▶
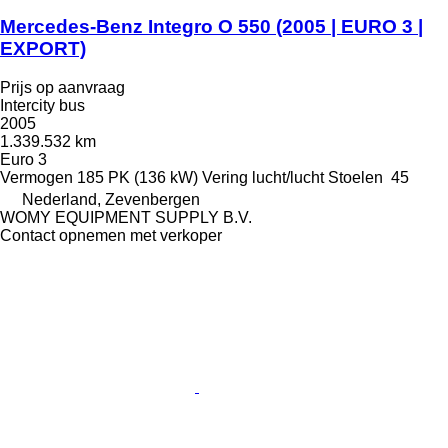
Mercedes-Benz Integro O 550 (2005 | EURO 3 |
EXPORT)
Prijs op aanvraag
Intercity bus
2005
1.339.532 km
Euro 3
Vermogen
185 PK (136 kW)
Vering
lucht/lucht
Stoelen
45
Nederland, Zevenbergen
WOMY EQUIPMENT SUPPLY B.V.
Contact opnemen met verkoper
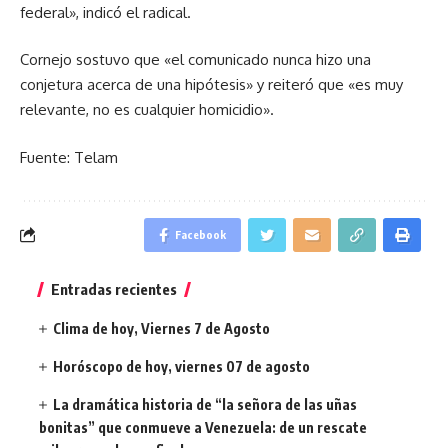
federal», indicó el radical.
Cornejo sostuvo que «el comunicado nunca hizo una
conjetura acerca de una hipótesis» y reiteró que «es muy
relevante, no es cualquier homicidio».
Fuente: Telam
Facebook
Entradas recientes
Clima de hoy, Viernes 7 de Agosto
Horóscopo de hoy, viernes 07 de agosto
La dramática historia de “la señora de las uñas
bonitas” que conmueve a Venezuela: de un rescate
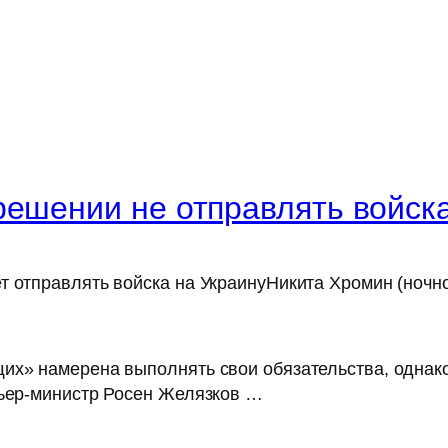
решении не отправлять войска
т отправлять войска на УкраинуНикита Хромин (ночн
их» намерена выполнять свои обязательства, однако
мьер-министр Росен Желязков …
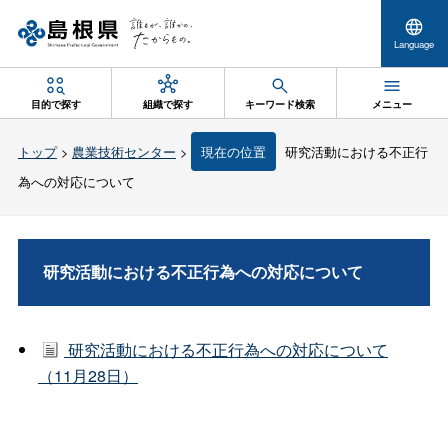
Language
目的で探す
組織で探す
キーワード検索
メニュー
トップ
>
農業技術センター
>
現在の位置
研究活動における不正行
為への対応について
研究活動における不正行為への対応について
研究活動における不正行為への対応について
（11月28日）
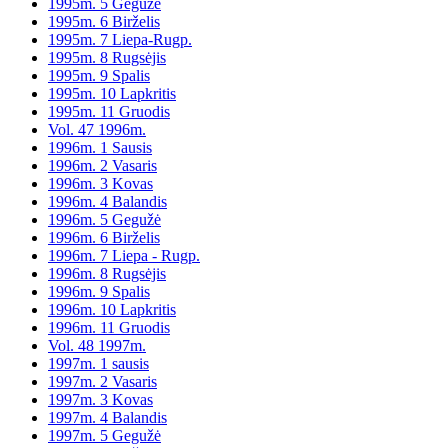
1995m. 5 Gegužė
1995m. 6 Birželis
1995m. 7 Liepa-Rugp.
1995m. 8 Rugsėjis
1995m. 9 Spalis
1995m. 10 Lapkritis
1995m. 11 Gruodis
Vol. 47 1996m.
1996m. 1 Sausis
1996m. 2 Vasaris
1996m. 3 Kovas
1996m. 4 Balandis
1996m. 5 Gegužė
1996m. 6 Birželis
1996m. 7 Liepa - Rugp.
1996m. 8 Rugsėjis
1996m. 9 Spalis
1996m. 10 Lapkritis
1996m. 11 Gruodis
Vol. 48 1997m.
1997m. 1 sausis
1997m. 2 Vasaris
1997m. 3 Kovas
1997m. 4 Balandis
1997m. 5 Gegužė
◀
▶
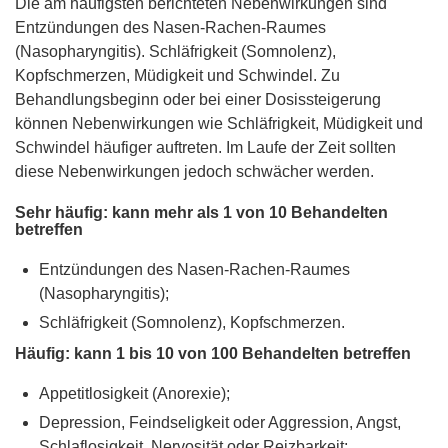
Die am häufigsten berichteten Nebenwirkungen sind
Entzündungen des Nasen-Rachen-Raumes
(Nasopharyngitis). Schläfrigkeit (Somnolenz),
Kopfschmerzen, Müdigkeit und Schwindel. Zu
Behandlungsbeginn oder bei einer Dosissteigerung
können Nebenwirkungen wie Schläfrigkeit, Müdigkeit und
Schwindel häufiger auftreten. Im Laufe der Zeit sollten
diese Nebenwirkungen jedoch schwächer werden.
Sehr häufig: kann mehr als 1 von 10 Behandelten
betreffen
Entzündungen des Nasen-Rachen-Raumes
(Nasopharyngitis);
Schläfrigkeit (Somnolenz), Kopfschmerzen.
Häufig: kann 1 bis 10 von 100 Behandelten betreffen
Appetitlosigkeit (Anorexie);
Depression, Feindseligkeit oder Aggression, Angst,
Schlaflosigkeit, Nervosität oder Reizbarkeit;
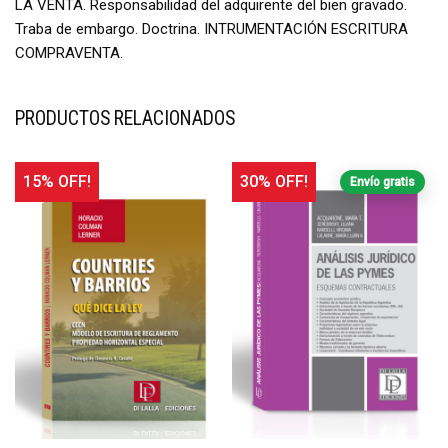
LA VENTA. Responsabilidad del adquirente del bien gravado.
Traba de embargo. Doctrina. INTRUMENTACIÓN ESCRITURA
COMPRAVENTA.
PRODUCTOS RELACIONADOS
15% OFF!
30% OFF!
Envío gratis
◀
▶
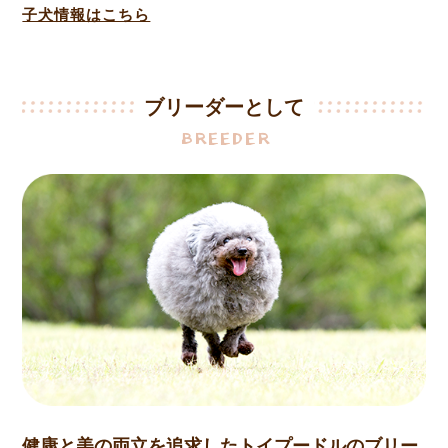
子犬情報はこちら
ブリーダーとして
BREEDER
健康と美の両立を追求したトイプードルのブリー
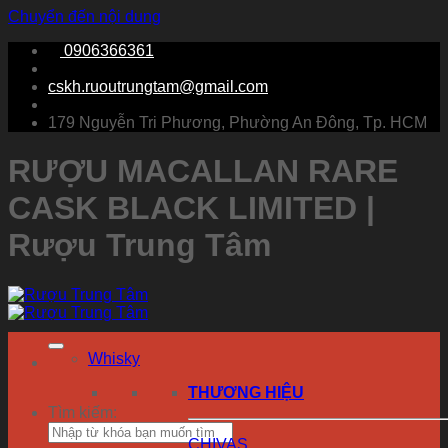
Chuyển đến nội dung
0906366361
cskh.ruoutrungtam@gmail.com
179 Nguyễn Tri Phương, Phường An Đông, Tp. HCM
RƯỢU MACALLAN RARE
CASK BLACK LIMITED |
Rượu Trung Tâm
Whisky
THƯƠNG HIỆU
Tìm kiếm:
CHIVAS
◀
- Work order
Present the stretch of the records from the line containing "1995m. 5 Gegužė" through the line containing "1997m. 5 Gegužė" as a numbered list, omitting any blank lines.

- Task output
1. 1995m. 5 Gegužė
2. 1995m. 6 Birželis
3. 1995m. 7 Liepa-Rugp.
4. 1995m. 8 Rugsėjis
5. 1995m. 9 Spalis
6. 1995m. 10 Lapkritis
7. 1995m. 11 Gruodis
8. Vol. 47 1996m.
9. 1996m. 1 Sausis
10. 1996m. 2 Vasaris
11. 1996m. 3 Kovas
12. 1996m. 4 Balandis
13. 1996m. 5 Gegužė
14. 1996m. 6 Birželis
15. 1996m. 7 Liepa - Rugp.
16. 1996m. 8 Rugsėjis
17. 1996m. 9 Spalis
18. 1996m. 10 Lapkritis
19. 1996m. 11 Gruodis
20. Vol. 48 1997m.
21. 1997m. 1 sausis
22. 1997m. 2 Vasaris
23. 1997m. 3 Kovas
24. 1997m. 4 Balandis
25. 1997m. 5 Gegužė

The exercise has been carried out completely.